- [Task statement]: The answer must be only the lines below from the one holding "click(461, 32)" down to the one holding "click(486, 32)", ends included, printed exactly; please omit all pictures.

- [Data extract]:
* * * * *
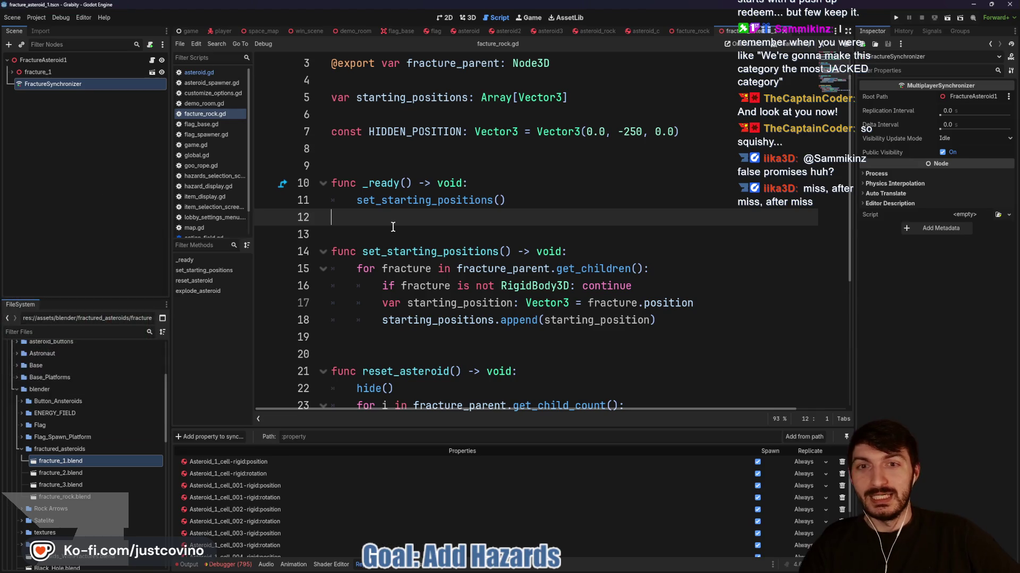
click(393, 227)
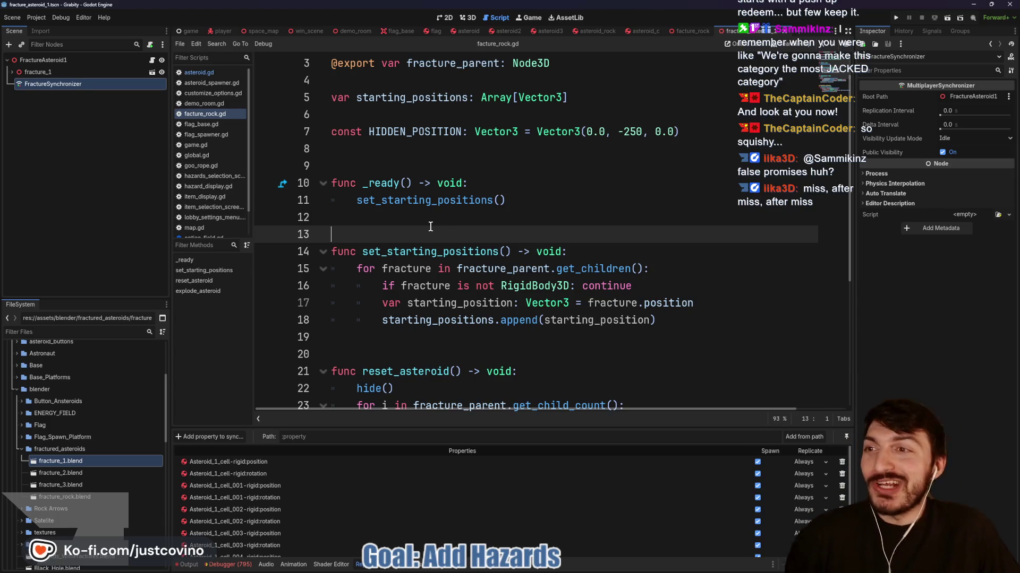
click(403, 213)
* * * * *
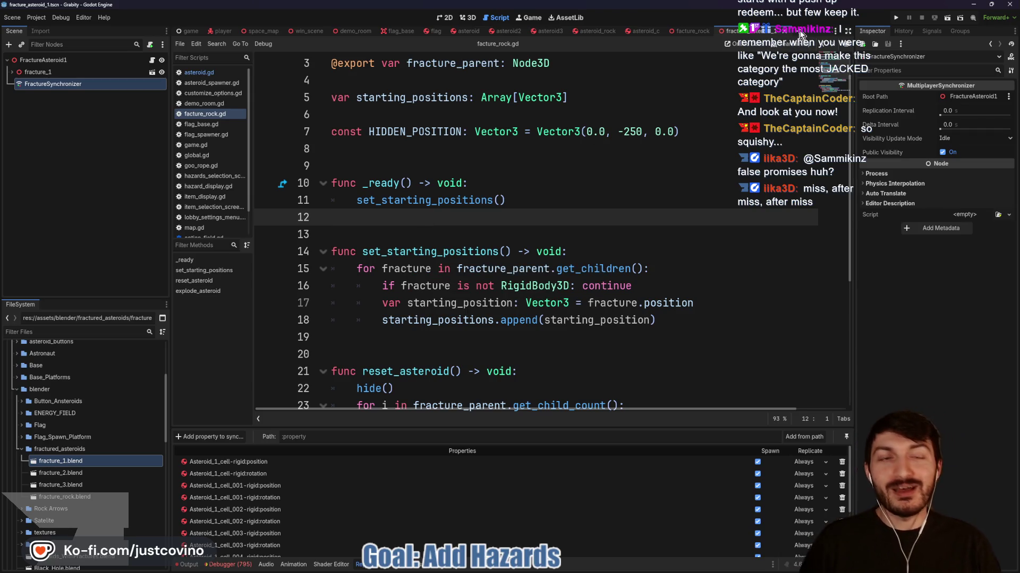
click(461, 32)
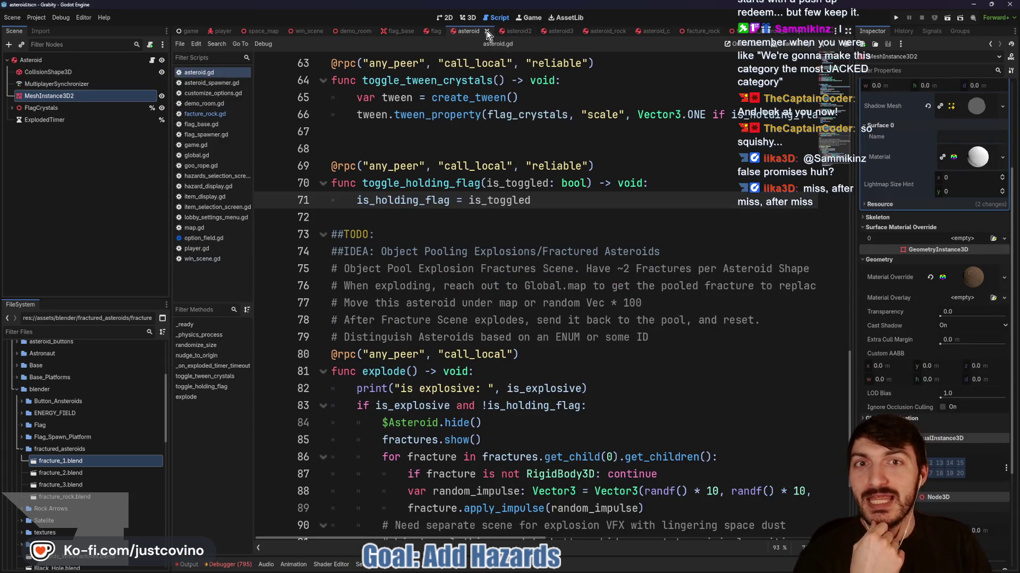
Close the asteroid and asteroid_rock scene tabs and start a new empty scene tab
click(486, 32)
* * * * *
- [Answer below]:
click(461, 32)
Close the asteroid and asteroid_rock scene tabs and start a new empty scene tab
click(486, 32)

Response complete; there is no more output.